Rafael Gonzaga shared that the security team has recently advanced the ecosystem through a refined threat model, improved permission models, and enhanced release automation, and the new VEX (Vulnerability Exploitability eXchange) files that the security team is working on to reduce false positives for security scanners.

These efforts are currently being overshadowed by a massive influx of AI-generated vulnerability reports. This industry-wide surge, driven largely by users seeking CVE attribution and financial bounties, has severely strained maintainer capacity with high-noise, duplicative submissions that often lack reproduction steps or misclassify standard bugs as severe security threats. Despite attempted mitigations like pausing bug bounties, raising HackerOne signal requirements, and clarifying guidelines, the overwhelming volume has significantly driven up resolution times. To combat this bottleneck, the team is exploring strategies such as securing early access for proactive testing, attempting to alter reporting agent behaviors, and adopting a public security flow to bypass embargoes and speed up CI testing.

In the session we revisited a thought-provoking proposal of making the security triage and bugfix process completely public to prevent a false sense of security in the age of AI, and to get rid of the CI embargo that has made testing inefficient.
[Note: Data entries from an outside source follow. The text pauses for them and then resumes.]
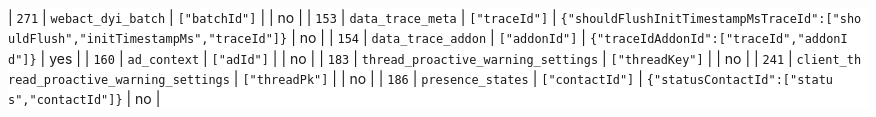 | `271` | `webact_dyi_batch`                                                  | `["batchId"]`                                                                                                                                            |                                                                                                                                                                                                                                                                                                                                                                                                                                                                                                                                                                  | no              |
| `153` | `data_trace_meta`                                                   | `["traceId"]`                                                                                                                                            | `{"shouldFlushInitTimestampMsTraceId":["shouldFlush","initTimestampMs","traceId"]}`                                                                                                                                                                                                                                                                                                                                                                                                                                                                              | no              |
| `154` | `data_trace_addon`                                                  | `["addonId"]`                                                                                                                                            | `{"traceIdAddonId":["traceId","addonId"]}`                                                                                                                                                                                                                                                                                                                                                                                                                                                                                                                       | yes             |
| `160` | `ad_context`                                                        | `["adId"]`                                                                                                                                               |                                                                                                                                                                                                                                                                                                                                                                                                                                                                                                                                                                  | no              |
| `183` | `thread_proactive_warning_settings`                                 | `["threadKey"]`                                                                                                                                          |                                                                                                                                                                                                                                                                                                                                                                                                                                                                                                                                                                  | no              |
| `241` | `client_thread_proactive_warning_settings`                          | `["threadPk"]`                                                                                                                                           |                                                                                                                                                                                                                                                                                                                                                                                                                                                                                                                                                                  | no              |
| `186` | `presence_states`                                                   | `["contactId"]`                                                                                                                                          | `{"statusContactId":["status","contactId"]}`                                                                                                                                                                                                                                                                                                                                                                                                                                                                                                                     | no              |
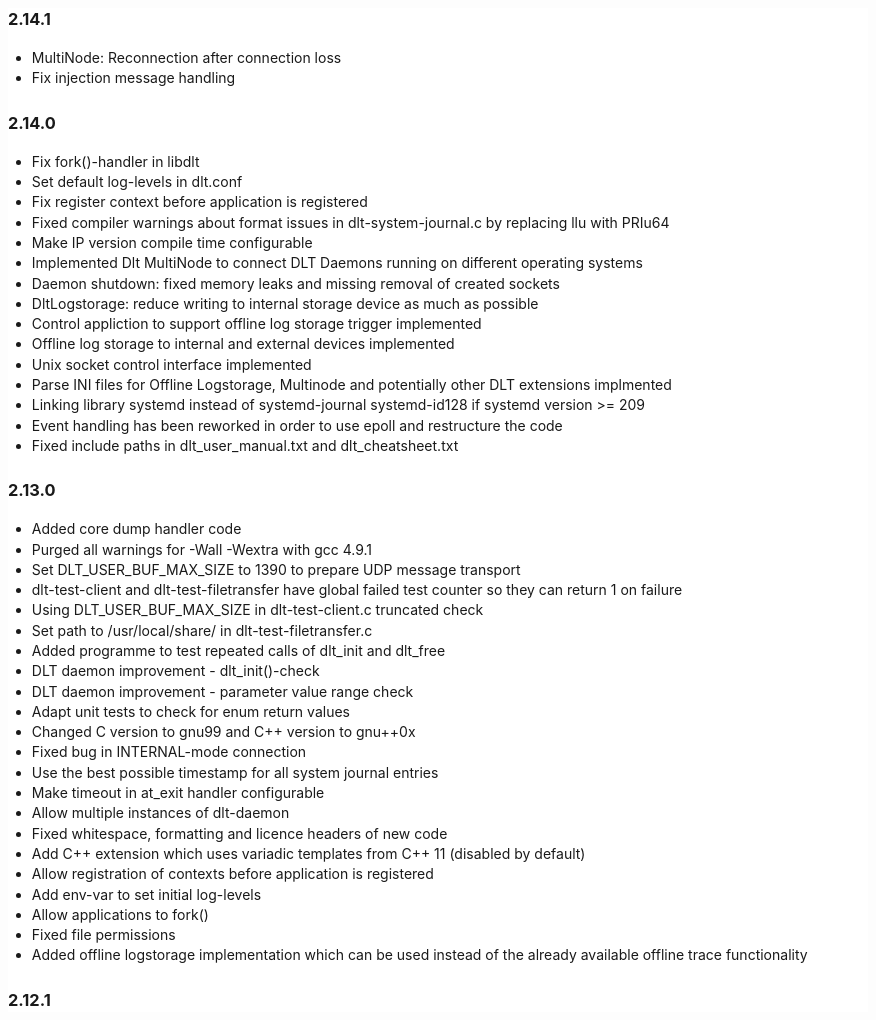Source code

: ### 2.14.1

  * MultiNode: Reconnection after connection loss
  * Fix injection message handling

### 2.14.0

  * Fix fork()-handler in libdlt
  * Set default log-levels in dlt.conf
  * Fix register context before application is registered
  * Fixed compiler warnings about format issues in dlt-system-journal.c by replacing llu with PRIu64
  * Make IP version compile time configurable
  * Implemented Dlt MultiNode to connect DLT Daemons running on different operating systems
  * Daemon shutdown: fixed memory leaks and missing removal of created sockets
  * DltLogstorage: reduce writing to internal storage device as much as possible
  * Control appliction to support offline log storage trigger implemented
  * Offline log storage to internal and external devices implemented
  * Unix socket control interface implemented
  * Parse INI files for Offline Logstorage, Multinode and potentially other DLT extensions implmented
  * Linking library systemd instead of systemd-journal systemd-id128 if systemd version >= 209
  * Event handling has been reworked in order to use epoll and restructure the code
  * Fixed include paths in dlt_user_manual.txt and dlt_cheatsheet.txt

### 2.13.0

  * Added core dump handler code
  * Purged all warnings for -Wall -Wextra with gcc 4.9.1
  * Set DLT_USER_BUF_MAX_SIZE to 1390 to prepare UDP message transport
  * dlt-test-client and dlt-test-filetransfer have global failed test counter so they can return 1 on failure
  * Using DLT_USER_BUF_MAX_SIZE in dlt-test-client.c truncated check
  * Set path to /usr/local/share/ in dlt-test-filetransfer.c
  * Added programme to test repeated calls of dlt_init and dlt_free
  * DLT daemon improvement - dlt_init()-check
  * DLT daemon improvement - parameter value range check
  * Adapt unit tests to check for enum return values
  * Changed C version to gnu99 and C++ version to gnu++0x
  * Fixed bug in INTERNAL-mode connection
  * Use the best possible timestamp for all system journal entries
  * Make timeout in at_exit handler configurable
  * Allow multiple instances of dlt-daemon
  * Fixed whitespace, formatting and licence headers of new code
  * Add C++ extension which uses variadic templates from C++ 11 (disabled by default)
  * Allow registration of contexts before application is registered
  * Add env-var to set initial log-levels
  * Allow applications to fork()
  * Fixed file permissions
  * Added offline logstorage implementation which can be used instead of the already available offline trace functionality

### 2.12.1
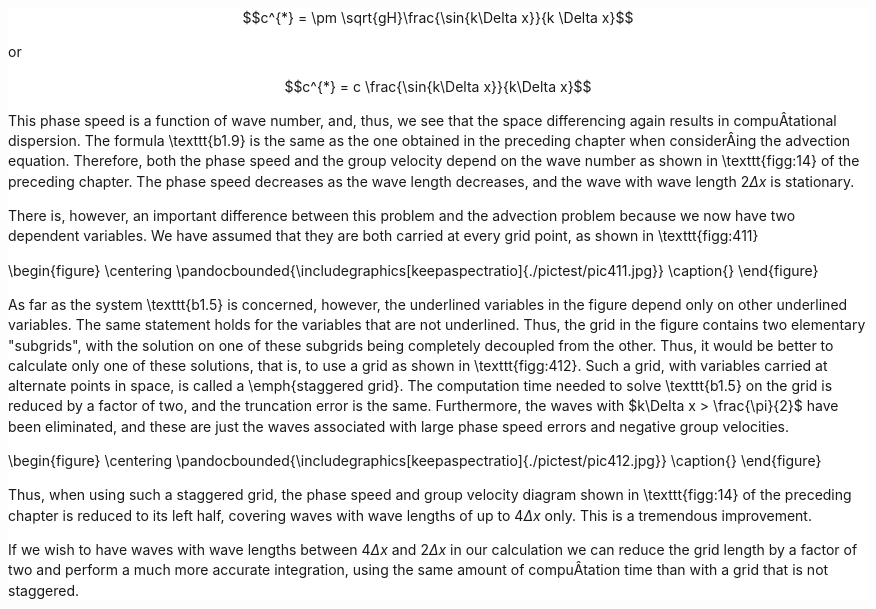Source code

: $$c^{*} = \pm \sqrt{gH}\frac{\sin{k\Delta x}}{k \Delta x}$$

or

$$c^{*} = c \frac{\sin{k\Delta x}}{k\Delta x}$$

This phase speed is a function of wave number, and, thus, we see that
the space differencing again results in compuÂ­tational dispersion. The
formula \texttt{b1.9} is the same as the one obtained in the preceding
chapter when considerÂ­ing the advection equation. Therefore, both the
phase speed and the group velocity depend on the wave number as shown in
\texttt{figg:14} of the preceding chapter. The phase speed decreases as
the wave length decreases, and the wave with wave length $2\Delta x$
is stationary.

There is, however, an important difference between this problem and the
advection problem because we now have two dependent variables. We have
assumed that they are both carried at every grid point, as shown in
\texttt{figg:411}

\begin{figure}
\centering
\pandocbounded{\includegraphics[keepaspectratio]{./pictest/pic411.jpg}}
\caption{}
\end{figure}

As far as the system \texttt{b1.5} is concerned, however, the underlined
variables in the figure depend only on other underlined variables. The
same statement holds for the variables that are not underlined. Thus,
the grid in the figure contains two elementary "subgrids", with the
solution on one of these subgrids being completely decoupled from the
other. Thus, it would be better to calculate only one of these
solutions, that is, to use a grid as shown in \texttt{figg:412}. Such a
grid, with variables carried at alternate points in space, is called a
\emph{staggered grid}. The computation time needed to solve
\texttt{b1.5} on the grid is reduced by a factor of two, and the
truncation error is the same. Furthermore, the waves with
$k\Delta x > \frac{\pi}{2}$ have been eliminated, and these are just
the waves associated with large phase speed errors and negative group
velocities.

\begin{figure}
\centering
\pandocbounded{\includegraphics[keepaspectratio]{./pictest/pic412.jpg}}
\caption{}
\end{figure}

Thus, when using such a staggered grid, the phase speed and group
velocity diagram shown in \texttt{figg:14} of the preceding chapter is
reduced to its left half, covering waves with wave lengths of up to
$4\Delta x$ only. This is a tremendous improvement.

If we wish to have waves with wave lengths between $4\Delta x$ and
$2\Delta x$ in our calculation we can reduce the grid length by a
factor of two and perform a much more accurate integration, using the
same amount of compuÂ­tation time than with a grid that is not staggered.
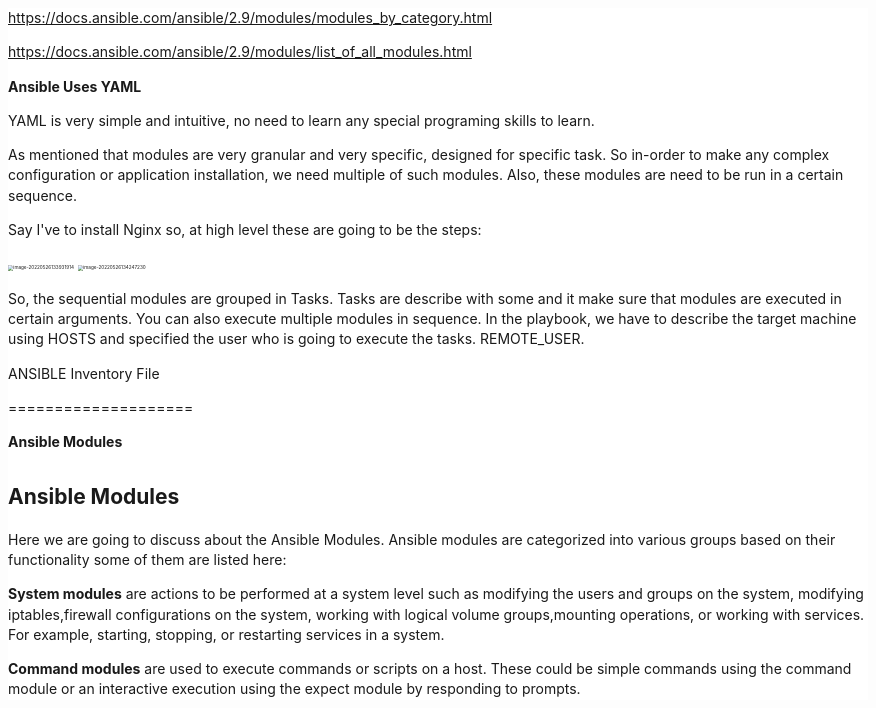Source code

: https://docs.ansible.com/ansible/2.9/modules/modules_by_category.html

https://docs.ansible.com/ansible/2.9/modules/list_of_all_modules.html



**Ansible Uses YAML**

YAML is very simple and intuitive, no need to learn any special programing skills to learn.



As mentioned that modules are very granular and very specific, designed for specific task. So in-order to make any complex configuration or application installation, we need multiple of such modules. Also, these modules are need to be run in a certain sequence. 

Say I've to install Nginx so, at high level these are going to be the steps:



<img src="C:\Users\rahchaub\AppData\Roaming\Typora\typora-user-images\image-20220526133931914.png" alt="image-20220526133931914" style="zoom: 33%;" />

<img src="C:\Users\rahchaub\AppData\Roaming\Typora\typora-user-images\image-20220526134247230.png" alt="image-20220526134247230" style="zoom:33%;" />



So, the sequential modules are grouped in Tasks.
Tasks are describe with some and it make sure that modules are executed in certain arguments.
You can also execute multiple modules in sequence.
In the playbook, we have to describe the target machine using HOSTS and specified the user who is going to execute the tasks.
REMOTE_USER.

ANSIBLE Inventory File







====================



**Ansible Modules**



Ansible Modules
-----------------

Here we are going to discuss about the Ansible Modules. 
Ansible modules are categorized into various groups based on their functionality some of them are listed here:

**System modules** are actions to be performed at a system level such as modifying the users and groups on the system, 
modifying iptables,firewall configurations on the system, working with logical volume groups,mounting operations, or working with services.
For example, starting, stopping, or restarting services in a system.

**Command modules** are used to execute commands or scripts on a host. These could be simple commands using the command module or an interactive execution using the expect module by responding to prompts.
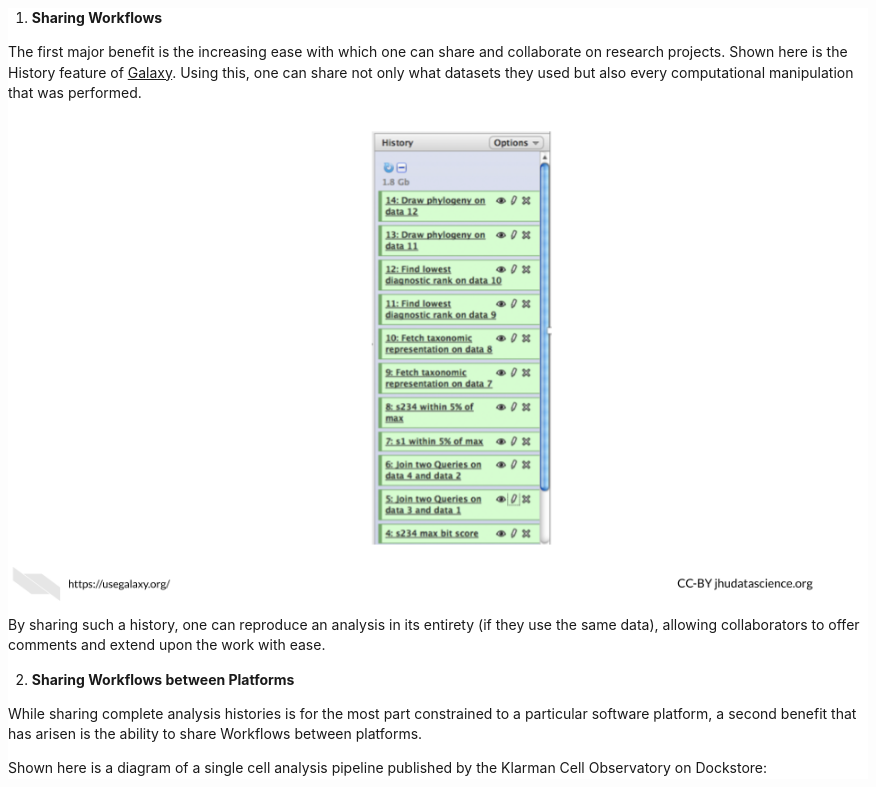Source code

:1) **Sharing Workflows**  

The first major benefit is the increasing ease with which one can share and collaborate on research projects. Shown here is the History feature of [Galaxy](https://usegalaxy.org/). Using this, one can share not only what datasets they used but also every computational manipulation that was performed.

<img src="resources/images/08-Computing_Decisions_files/figure-html//1B4LwuvgA6aUopOHEAbES1Agjy7Ex2IpVAoUIoBFbsq0_gf9c252d058_0_38.png" title="Galaxy history example" alt="Galaxy history example" width="100%" style="display: block; margin: auto;" />


By sharing such a history, one can reproduce an analysis in its entirety (if they use the same data), allowing collaborators to offer comments and extend upon the work with ease.



2) **Sharing Workflows between Platforms**

While sharing complete analysis histories is for the most part constrained to a particular software platform, a second benefit that has arisen is the ability to share Workflows between platforms.

Shown here is a diagram of a single cell analysis pipeline published by the Klarman Cell Observatory on Dockstore:
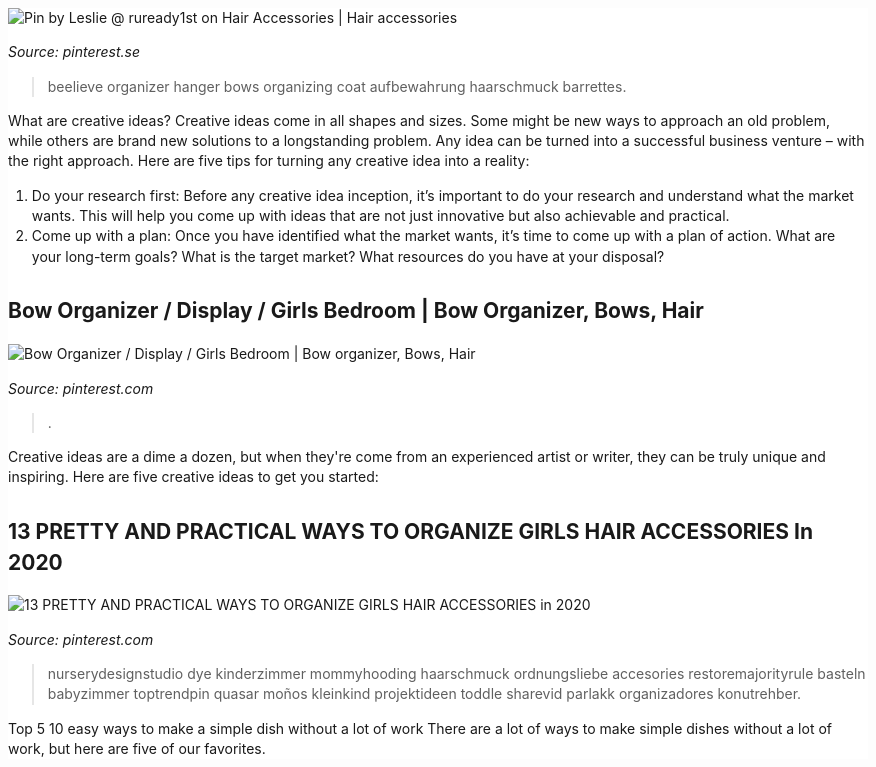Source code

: <img loading=lazy src="https://i.pinimg.com/originals/f4/44/6e/f4446ec62d1ec4570457dab30139595a.jpg" onerror="this.onerror=null;this.src='https://tse3.mm.bing.net/th?id=OIP.eWkmlNQDknrukpNAzmAG4AHaMW&amp;pid=15.1';" alt="Pin by Leslie @ ruready1st on Hair Accessories | Hair accessories">

_Source: pinterest.se_

>beelieve organizer hanger bows organizing coat aufbewahrung haarschmuck barrettes. 

	

What are creative ideas?
Creative ideas come in all shapes and sizes. Some might be new ways to approach an old problem, while others are brand new solutions to a longstanding problem. Any idea can be turned into a successful business venture – with the right approach. Here are five tips for turning any creative idea into a reality: 
1. Do your research first: Before any creative idea inception, it’s important to do your research and understand what the market wants. This will help you come up with ideas that are not just innovative but also achievable and practical. 
2. Come up with a plan: Once you have identified what the market wants, it’s time to come up with a plan of action. What are your long-term goals? What is the target market? What resources do you have at your disposal?

    
## Bow Organizer / Display / Girls Bedroom | Bow Organizer, Bows, Hair

<img loading=lazy src="https://i.pinimg.com/originals/dd/a0/6b/dda06bcf5314afac3732cee1ff2b2fe1.jpg" onerror="this.onerror=null;this.src='https://tse1.mm.bing.net/th?id=OIP.MFO0DLSwPZEUUvEwKUb8IgHaJ4&amp;pid=15.1';" alt="Bow Organizer / Display / Girls Bedroom | Bow organizer, Bows, Hair">

_Source: pinterest.com_

>. 

	

Creative ideas are a dime a dozen, but when they're come from an experienced artist or writer, they can be truly unique and inspiring. Here are five creative ideas to get you started: 

    
## 13 PRETTY AND PRACTICAL WAYS TO ORGANIZE GIRLS HAIR ACCESSORIES In 2020

<img loading=lazy src="https://i.pinimg.com/originals/fb/73/2f/fb732f2a82e26f180990be267ca5c651.png" onerror="this.onerror=null;this.src='https://tse4.mm.bing.net/th?id=OIP.r174nQGo9DiZIPxtyPS5cwHaLH&amp;pid=15.1';" alt="13 PRETTY AND PRACTICAL WAYS TO ORGANIZE GIRLS HAIR ACCESSORIES in 2020">

_Source: pinterest.com_

>nurserydesignstudio dye kinderzimmer mommyhooding haarschmuck ordnungsliebe accesories restoremajorityrule basteln babyzimmer toptrendpin quasar moños kleinkind projektideen toddle sharevid parlakk organizadores konutrehber. 

	

Top 5 10 easy ways to make a simple dish without a lot of work
There are a lot of ways to make simple dishes without a lot of work, but here are five of our favorites.

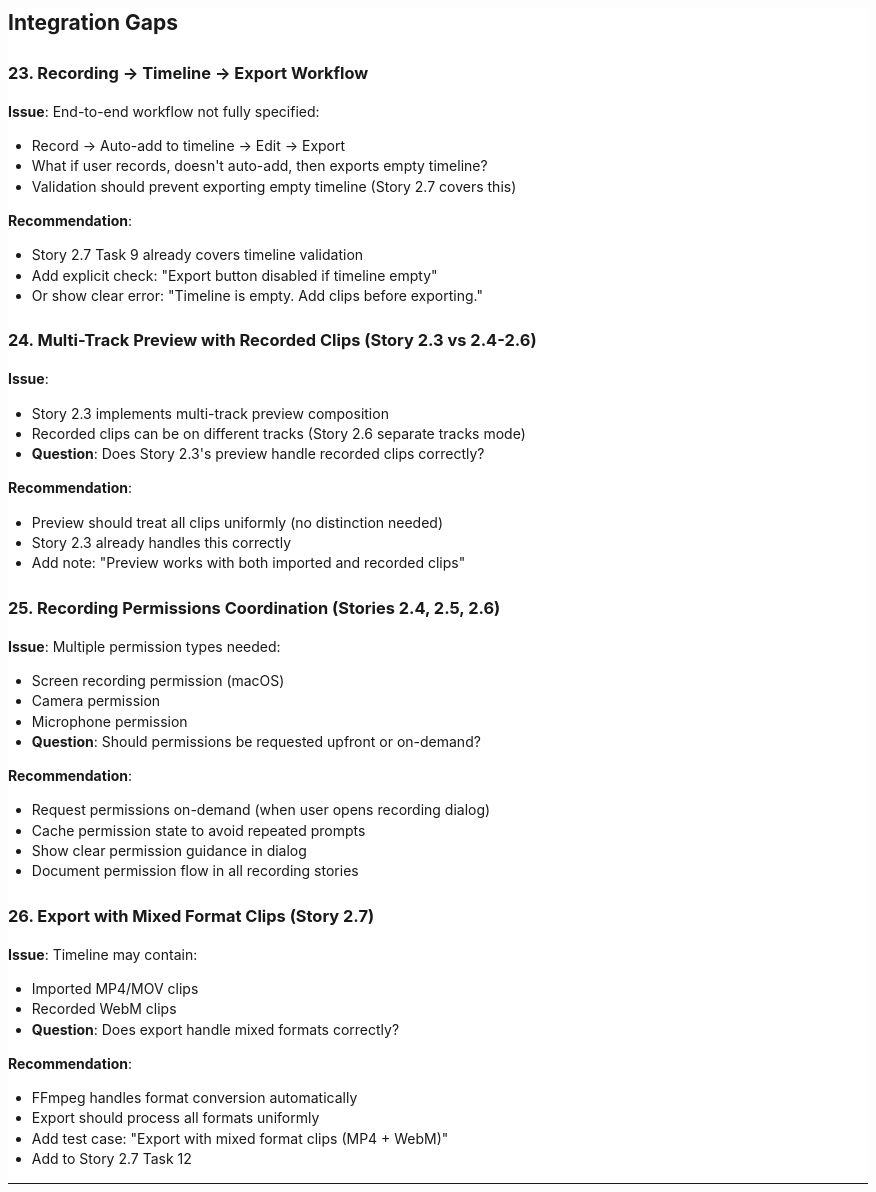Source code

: 
## Integration Gaps

### 23. Recording → Timeline → Export Workflow
**Issue**: End-to-end workflow not fully specified:
- Record → Auto-add to timeline → Edit → Export
- What if user records, doesn't auto-add, then exports empty timeline?
- Validation should prevent exporting empty timeline (Story 2.7 covers this)

**Recommendation**:
- Story 2.7 Task 9 already covers timeline validation
- Add explicit check: "Export button disabled if timeline empty"
- Or show clear error: "Timeline is empty. Add clips before exporting."

### 24. Multi-Track Preview with Recorded Clips (Story 2.3 vs 2.4-2.6)
**Issue**: 
- Story 2.3 implements multi-track preview composition
- Recorded clips can be on different tracks (Story 2.6 separate tracks mode)
- **Question**: Does Story 2.3's preview handle recorded clips correctly?

**Recommendation**:
- Preview should treat all clips uniformly (no distinction needed)
- Story 2.3 already handles this correctly
- Add note: "Preview works with both imported and recorded clips"

### 25. Recording Permissions Coordination (Stories 2.4, 2.5, 2.6)
**Issue**: Multiple permission types needed:
- Screen recording permission (macOS)
- Camera permission
- Microphone permission
- **Question**: Should permissions be requested upfront or on-demand?

**Recommendation**:
- Request permissions on-demand (when user opens recording dialog)
- Cache permission state to avoid repeated prompts
- Show clear permission guidance in dialog
- Document permission flow in all recording stories

### 26. Export with Mixed Format Clips (Story 2.7)
**Issue**: Timeline may contain:
- Imported MP4/MOV clips
- Recorded WebM clips
- **Question**: Does export handle mixed formats correctly?

**Recommendation**:
- FFmpeg handles format conversion automatically
- Export should process all formats uniformly
- Add test case: "Export with mixed format clips (MP4 + WebM)"
- Add to Story 2.7 Task 12

---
We discussed a few middle ground solutions, including keeping extending the visibility to more members in the organization, handling vulnerabilities of different severity with different visibility settings, and creating better documentations to drive AI agents away from generating false positive reports.

[Thanks](http://nodejs.org/en/blog/events/collab-summit-2026-london#thanks)

Thank you to all the attendees! Special appreciation goes to Bloomberg for hosting the summit and creating a welcoming space for the Node.js community.

A big thanks as well to Thomas Chetwin (@tchetwin), Chengzhong Wu, Matteo Collina, Joyee Cheung, and the OpenJS Foundation for organizing and making this event possible.

The Node.js Collaboration Summit recordings are now available at YouTube.